*ASSIGNMENT*
Print, exactly and completely, every entry in the data.

[Stored records]
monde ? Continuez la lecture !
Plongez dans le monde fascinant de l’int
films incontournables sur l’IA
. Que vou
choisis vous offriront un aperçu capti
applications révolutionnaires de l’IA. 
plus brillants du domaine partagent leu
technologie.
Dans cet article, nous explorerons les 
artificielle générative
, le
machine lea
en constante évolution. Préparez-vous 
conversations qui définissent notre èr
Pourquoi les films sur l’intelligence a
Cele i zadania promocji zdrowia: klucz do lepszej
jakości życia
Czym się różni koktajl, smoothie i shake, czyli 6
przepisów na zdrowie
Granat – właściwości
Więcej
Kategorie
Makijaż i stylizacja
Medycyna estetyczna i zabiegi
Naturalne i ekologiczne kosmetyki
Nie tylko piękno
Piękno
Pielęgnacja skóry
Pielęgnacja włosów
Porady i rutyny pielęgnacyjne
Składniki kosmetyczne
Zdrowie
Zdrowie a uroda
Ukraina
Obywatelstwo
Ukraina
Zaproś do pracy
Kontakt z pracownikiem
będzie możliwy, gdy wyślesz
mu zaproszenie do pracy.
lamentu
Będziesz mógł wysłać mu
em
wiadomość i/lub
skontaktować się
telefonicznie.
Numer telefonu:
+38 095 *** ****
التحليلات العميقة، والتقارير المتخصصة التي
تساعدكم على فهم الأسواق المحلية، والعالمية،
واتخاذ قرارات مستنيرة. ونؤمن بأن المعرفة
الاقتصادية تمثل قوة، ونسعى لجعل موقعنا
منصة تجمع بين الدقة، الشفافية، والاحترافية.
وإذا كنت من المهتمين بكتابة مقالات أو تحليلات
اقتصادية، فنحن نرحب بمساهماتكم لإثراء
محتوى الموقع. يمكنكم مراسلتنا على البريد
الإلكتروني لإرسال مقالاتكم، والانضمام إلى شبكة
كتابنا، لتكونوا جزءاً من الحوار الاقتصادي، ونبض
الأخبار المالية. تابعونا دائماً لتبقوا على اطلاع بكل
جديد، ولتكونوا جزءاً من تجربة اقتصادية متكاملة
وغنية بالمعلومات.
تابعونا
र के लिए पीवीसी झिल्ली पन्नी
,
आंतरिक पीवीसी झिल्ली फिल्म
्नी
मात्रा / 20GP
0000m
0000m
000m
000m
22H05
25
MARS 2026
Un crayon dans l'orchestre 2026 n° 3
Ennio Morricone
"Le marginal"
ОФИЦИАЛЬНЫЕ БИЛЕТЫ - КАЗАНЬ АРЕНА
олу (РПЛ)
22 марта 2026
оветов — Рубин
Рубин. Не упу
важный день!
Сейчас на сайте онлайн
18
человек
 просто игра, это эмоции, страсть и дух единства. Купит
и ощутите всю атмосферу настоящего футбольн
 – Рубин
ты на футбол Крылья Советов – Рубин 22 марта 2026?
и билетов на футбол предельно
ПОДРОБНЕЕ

*OUTPUT FOR THIS TASK*
monde ? Continuez la lecture !
Plongez dans le monde fascinant de l’int
films incontournables sur l’IA
. Que vou
choisis vous offriront un aperçu capti
applications révolutionnaires de l’IA. 
plus brillants du domaine partagent leu
technologie.
Dans cet article, nous explorerons les 
artificielle générative
, le
machine lea
en constante évolution. Préparez-vous 
conversations qui définissent notre èr
Pourquoi les films sur l’intelligence a
Cele i zadania promocji zdrowia: klucz do lepszej
jakości życia
Czym się różni koktajl, smoothie i shake, czyli 6
przepisów na zdrowie
Granat – właściwości
Więcej
Kategorie
Makijaż i stylizacja
Medycyna estetyczna i zabiegi
Naturalne i ekologiczne kosmetyki
Nie tylko piękno
Piękno
Pielęgnacja skóry
Pielęgnacja włosów
Porady i rutyny pielęgnacyjne
Składniki kosmetyczne
Zdrowie
Zdrowie a uroda
Ukraina
Obywatelstwo
Ukraina
Zaproś do pracy
Kontakt z pracownikiem
będzie możliwy, gdy wyślesz
mu zaproszenie do pracy.
lamentu
Będziesz mógł wysłać mu
em
wiadomość i/lub
skontaktować się
telefonicznie.
Numer telefonu:
+38 095 *** ****
التحليلات العميقة، والتقارير المتخصصة التي
تساعدكم على فهم الأسواق المحلية، والعالمية،
واتخاذ قرارات مستنيرة. ونؤمن بأن المعرفة
الاقتصادية تمثل قوة، ونسعى لجعل موقعنا
منصة تجمع بين الدقة، الشفافية، والاحترافية.
وإذا كنت من المهتمين بكتابة مقالات أو تحليلات
اقتصادية، فنحن نرحب بمساهماتكم لإثراء
محتوى الموقع. يمكنكم مراسلتنا على البريد
الإلكتروني لإرسال مقالاتكم، والانضمام إلى شبكة
كتابنا، لتكونوا جزءاً من الحوار الاقتصادي، ونبض
الأخبار المالية. تابعونا دائماً لتبقوا على اطلاع بكل
جديد، ولتكونوا جزءاً من تجربة اقتصادية متكاملة
وغنية بالمعلومات.
تابعونا
र के लिए पीवीसी झिल्ली पन्नी
,
आंतरिक पीवीसी झिल्ली फिल्म
्नी
मात्रा / 20GP
0000m
0000m
000m
000m
22H05
25
MARS 2026
Un crayon dans l'orchestre 2026 n° 3
Ennio Morricone
"Le marginal"
ОФИЦИАЛЬНЫЕ БИЛЕТЫ - КАЗАНЬ АРЕНА
олу (РПЛ)
22 марта 2026
оветов — Рубин
Рубин. Не упу
важный день!
Сейчас на сайте онлайн
18
человек
 просто игра, это эмоции, страсть и дух единства. Купит
и ощутите всю атмосферу настоящего футбольн
 – Рубин
ты на футбол Крылья Советов – Рубин 22 марта 2026?
и билетов на футбол предельно
ПОДРОБНЕЕ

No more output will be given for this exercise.